◆ Study material:

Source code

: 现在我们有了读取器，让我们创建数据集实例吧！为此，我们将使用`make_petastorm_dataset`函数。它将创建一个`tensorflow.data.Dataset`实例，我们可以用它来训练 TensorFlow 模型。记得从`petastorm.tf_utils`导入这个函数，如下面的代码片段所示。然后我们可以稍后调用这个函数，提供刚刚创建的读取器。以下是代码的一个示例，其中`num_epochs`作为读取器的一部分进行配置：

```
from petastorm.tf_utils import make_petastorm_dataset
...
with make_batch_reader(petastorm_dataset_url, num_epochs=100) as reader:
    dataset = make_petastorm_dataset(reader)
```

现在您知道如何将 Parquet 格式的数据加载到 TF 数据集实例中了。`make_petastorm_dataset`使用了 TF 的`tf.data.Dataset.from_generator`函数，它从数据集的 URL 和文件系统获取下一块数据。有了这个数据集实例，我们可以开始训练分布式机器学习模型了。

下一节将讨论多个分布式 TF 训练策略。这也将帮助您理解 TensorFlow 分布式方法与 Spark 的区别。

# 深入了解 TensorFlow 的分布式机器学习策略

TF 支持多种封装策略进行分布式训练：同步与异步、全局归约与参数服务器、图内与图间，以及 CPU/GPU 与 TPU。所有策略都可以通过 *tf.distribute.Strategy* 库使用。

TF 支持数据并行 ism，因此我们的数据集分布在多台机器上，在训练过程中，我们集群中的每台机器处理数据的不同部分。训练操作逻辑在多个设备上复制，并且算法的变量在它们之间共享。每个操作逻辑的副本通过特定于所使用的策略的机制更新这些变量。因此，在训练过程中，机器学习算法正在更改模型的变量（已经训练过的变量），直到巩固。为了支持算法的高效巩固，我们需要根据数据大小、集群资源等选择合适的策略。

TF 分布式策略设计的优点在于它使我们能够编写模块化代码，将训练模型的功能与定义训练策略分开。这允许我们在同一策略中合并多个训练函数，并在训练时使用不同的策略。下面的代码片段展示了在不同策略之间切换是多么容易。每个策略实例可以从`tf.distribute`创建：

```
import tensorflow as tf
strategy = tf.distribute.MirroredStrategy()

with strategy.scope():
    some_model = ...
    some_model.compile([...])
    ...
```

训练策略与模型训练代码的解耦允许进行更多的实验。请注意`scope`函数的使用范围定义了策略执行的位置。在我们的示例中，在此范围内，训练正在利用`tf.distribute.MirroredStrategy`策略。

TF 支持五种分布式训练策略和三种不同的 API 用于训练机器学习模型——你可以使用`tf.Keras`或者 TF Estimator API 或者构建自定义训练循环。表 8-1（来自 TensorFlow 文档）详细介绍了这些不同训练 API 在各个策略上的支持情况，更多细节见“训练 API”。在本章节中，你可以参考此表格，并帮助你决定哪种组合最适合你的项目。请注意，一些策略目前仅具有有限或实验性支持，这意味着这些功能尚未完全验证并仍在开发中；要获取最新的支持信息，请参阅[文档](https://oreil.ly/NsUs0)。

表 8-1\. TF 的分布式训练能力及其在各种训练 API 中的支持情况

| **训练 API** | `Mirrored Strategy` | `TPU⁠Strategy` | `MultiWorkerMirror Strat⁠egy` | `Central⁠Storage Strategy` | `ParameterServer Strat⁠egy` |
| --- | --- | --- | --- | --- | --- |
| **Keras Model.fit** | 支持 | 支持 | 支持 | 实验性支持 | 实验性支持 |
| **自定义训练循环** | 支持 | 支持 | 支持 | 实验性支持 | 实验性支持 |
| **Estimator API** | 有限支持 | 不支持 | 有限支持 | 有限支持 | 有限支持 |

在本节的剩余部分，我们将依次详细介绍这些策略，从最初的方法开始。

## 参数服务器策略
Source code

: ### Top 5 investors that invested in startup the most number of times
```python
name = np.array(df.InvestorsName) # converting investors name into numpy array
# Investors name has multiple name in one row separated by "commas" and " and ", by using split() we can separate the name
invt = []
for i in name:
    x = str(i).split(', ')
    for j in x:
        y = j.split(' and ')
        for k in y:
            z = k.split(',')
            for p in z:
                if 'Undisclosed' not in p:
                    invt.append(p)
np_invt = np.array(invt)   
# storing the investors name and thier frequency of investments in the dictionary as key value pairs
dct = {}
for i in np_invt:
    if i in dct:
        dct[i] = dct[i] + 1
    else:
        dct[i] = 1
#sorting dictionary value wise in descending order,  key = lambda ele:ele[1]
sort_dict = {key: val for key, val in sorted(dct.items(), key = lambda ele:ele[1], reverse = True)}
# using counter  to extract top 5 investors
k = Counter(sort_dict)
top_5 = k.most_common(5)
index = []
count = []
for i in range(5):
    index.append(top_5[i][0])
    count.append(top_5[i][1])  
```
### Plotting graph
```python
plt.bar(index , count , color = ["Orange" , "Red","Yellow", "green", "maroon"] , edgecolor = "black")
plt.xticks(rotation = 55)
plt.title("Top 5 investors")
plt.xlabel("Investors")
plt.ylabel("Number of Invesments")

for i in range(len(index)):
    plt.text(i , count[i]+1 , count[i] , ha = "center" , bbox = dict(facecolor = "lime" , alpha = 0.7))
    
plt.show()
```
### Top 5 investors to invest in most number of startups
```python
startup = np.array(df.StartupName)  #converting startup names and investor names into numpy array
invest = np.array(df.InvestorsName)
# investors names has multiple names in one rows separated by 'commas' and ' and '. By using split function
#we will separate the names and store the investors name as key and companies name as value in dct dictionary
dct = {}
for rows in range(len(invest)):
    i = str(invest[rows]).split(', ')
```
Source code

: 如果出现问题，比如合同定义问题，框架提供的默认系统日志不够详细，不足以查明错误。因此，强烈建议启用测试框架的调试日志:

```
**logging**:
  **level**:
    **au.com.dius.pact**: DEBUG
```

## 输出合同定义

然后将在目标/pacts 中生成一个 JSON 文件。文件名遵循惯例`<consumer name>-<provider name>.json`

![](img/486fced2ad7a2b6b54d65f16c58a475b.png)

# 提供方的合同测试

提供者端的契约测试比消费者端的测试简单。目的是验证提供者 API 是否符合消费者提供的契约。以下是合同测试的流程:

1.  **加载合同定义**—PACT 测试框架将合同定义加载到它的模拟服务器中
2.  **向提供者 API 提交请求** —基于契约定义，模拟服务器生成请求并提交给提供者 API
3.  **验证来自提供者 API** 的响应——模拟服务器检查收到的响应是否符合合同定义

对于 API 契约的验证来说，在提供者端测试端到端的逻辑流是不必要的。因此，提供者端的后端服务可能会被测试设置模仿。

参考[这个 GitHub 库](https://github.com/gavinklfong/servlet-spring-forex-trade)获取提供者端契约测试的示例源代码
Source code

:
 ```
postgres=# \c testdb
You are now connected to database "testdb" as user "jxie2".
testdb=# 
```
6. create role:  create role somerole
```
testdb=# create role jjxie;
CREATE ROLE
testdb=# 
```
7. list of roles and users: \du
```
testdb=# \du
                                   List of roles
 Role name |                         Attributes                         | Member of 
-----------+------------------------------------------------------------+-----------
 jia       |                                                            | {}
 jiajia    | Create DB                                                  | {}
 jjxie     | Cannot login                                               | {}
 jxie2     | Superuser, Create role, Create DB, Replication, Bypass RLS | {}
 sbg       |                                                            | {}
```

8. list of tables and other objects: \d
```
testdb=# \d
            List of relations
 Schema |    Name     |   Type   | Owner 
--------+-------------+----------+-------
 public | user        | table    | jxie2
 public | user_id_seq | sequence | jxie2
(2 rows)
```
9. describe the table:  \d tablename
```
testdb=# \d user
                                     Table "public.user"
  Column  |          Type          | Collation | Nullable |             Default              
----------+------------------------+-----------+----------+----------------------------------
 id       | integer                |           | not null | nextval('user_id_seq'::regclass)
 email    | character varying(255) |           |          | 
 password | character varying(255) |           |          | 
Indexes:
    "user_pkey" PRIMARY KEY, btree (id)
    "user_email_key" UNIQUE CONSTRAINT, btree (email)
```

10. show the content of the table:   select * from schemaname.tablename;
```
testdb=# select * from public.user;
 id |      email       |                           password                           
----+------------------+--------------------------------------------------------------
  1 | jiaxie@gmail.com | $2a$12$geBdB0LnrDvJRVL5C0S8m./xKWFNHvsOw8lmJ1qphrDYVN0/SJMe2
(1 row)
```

◆ What the task requires: Looking at the records above, state the number of lines where the word "multiple" occurs, and write nothing beyond it.

◆ Worked solution: 2